To gauge the investor experience in 529 plans, we took a look at asset-weighted expenses and saw that investors aren't always getting the best deal. The average investor in a 529 plan is paying 1.09% per year on an asset-weighted basis. By contrast, the asset-weighted average expense for a target-date fund is 0.68% and for all other mutual funds is 0.80%. It's unclear why investors are paying so much more for college savings, but it is clear that the states could do a better job negotiating lower fees for their constituents just as plan sponsors have done with target-date funds in retirement plans. We think that with improved data, analysis, and tools, investors would be better equipped to find their way into cheaper plans.

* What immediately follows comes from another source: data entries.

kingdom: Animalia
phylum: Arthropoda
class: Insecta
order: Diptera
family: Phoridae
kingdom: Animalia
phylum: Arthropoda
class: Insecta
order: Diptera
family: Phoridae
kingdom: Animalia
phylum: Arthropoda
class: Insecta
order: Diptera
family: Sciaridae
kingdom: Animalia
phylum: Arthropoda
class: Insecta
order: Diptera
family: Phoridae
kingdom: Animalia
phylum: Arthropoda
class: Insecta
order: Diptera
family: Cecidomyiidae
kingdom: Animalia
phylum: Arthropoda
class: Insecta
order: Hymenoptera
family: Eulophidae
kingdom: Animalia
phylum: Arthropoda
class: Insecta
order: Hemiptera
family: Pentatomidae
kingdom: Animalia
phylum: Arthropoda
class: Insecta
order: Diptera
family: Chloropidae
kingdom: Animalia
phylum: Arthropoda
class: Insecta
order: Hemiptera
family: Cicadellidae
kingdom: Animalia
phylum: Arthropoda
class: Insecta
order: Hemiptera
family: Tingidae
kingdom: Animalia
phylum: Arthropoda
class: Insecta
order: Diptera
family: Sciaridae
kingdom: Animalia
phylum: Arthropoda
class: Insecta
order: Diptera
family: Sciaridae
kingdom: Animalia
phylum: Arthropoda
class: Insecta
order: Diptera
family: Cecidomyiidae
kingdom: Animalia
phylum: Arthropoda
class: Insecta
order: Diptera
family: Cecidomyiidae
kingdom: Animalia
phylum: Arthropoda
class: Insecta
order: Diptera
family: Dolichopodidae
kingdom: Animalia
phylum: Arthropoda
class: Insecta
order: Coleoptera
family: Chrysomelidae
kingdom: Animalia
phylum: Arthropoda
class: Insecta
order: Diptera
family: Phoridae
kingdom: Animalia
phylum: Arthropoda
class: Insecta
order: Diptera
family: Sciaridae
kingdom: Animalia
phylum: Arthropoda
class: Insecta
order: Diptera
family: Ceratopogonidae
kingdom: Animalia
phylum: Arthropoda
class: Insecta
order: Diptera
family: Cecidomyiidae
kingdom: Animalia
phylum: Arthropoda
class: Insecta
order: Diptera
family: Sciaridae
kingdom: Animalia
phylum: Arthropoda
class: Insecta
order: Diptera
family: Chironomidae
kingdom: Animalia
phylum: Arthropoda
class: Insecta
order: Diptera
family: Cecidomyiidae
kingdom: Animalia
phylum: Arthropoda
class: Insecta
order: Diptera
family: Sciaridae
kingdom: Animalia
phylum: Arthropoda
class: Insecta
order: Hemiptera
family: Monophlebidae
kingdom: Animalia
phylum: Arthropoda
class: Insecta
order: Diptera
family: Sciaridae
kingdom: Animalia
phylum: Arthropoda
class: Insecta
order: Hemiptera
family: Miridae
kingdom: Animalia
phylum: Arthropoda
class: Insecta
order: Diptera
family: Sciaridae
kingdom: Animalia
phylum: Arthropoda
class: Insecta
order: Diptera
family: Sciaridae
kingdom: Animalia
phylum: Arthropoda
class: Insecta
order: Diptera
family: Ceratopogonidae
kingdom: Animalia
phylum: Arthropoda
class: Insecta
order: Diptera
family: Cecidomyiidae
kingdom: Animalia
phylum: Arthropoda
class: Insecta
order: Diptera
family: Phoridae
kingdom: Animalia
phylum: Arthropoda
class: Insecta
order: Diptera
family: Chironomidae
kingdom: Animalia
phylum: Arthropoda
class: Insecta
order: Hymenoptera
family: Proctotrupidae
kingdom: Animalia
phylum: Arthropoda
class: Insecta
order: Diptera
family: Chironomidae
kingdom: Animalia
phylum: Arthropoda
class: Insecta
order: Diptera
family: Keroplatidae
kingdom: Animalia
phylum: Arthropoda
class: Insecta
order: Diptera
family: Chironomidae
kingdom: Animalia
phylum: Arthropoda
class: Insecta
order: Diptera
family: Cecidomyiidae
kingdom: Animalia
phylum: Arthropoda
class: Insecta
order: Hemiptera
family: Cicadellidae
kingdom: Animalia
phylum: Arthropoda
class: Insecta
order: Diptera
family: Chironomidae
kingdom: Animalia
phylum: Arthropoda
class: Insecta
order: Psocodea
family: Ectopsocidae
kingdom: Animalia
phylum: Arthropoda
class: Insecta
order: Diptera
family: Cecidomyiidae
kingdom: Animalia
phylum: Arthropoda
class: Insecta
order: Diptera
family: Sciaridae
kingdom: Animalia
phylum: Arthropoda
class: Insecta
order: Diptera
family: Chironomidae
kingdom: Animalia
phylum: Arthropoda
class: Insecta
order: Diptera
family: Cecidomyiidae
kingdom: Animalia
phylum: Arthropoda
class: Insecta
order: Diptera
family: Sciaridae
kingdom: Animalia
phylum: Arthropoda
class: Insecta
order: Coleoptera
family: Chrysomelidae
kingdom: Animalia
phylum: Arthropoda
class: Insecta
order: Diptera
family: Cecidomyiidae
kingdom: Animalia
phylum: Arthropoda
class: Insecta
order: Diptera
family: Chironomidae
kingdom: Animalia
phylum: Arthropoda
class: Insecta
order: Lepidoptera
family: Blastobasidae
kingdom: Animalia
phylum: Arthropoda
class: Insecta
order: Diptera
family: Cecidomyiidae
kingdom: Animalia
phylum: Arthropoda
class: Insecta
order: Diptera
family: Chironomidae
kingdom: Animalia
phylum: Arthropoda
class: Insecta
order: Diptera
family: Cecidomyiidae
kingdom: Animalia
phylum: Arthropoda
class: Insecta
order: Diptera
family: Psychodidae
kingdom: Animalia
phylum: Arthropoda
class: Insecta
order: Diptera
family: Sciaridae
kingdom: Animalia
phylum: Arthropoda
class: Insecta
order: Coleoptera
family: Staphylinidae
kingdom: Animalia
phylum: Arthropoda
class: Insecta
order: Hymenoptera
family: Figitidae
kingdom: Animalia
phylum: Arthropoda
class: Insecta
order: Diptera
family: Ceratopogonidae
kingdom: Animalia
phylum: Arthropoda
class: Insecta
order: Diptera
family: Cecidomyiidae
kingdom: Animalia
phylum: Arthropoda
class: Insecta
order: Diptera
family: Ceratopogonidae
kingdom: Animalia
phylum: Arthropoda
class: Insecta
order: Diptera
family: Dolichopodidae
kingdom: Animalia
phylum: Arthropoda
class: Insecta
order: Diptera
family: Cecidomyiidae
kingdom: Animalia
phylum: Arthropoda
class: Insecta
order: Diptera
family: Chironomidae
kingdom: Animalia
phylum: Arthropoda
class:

In a strange twist on the fee debate, the industry could also benefit from charging less. 529 plans have struggled to take off. At the end of March, industry assets stood at approximately $117 billion. That's not petty cash, but it's a lot less than many projected for 529s when they were first introduced in 1996. Morningstar's fund-flow data shows that investors have been gravitating to cheaper funds over the past decade and shunning expensive ones, all which suggests that lower fees could be a boon for the 529 industry and investors alike.
More Tools in the Toolbox
To better help investors evaluate 529 plans, Morningstar is working on some new quantitative and qualitative measures designed to more-easily compare them. The team is drawing heavily on research it recently completed on target-date funds, which are geared for retirement savings but share many of the same attributes as 529s, such as asset allocation that changes over the life of the investment.
For example, Morningstar plans to revamp its peer groups for 529 options so that it's easier to compare the performance and fees of investments that have similar investment goals and asset allocations. Morningstar also is designing new graphics to illustrate the asset allocations across 529 plans so that one can clearly determine how a particular option's asset allocation compares with similar peers'. Finally, Morningstar's analysts are preparing qualitative ratings on many of the largest 529 plans. To arrive at these ratings, analysts will evaluate factors such as the plans' performances, fees, managers, and underlying funds.
Laura Pavlenko Lutton is an editorial director in Morningstar's fund research group.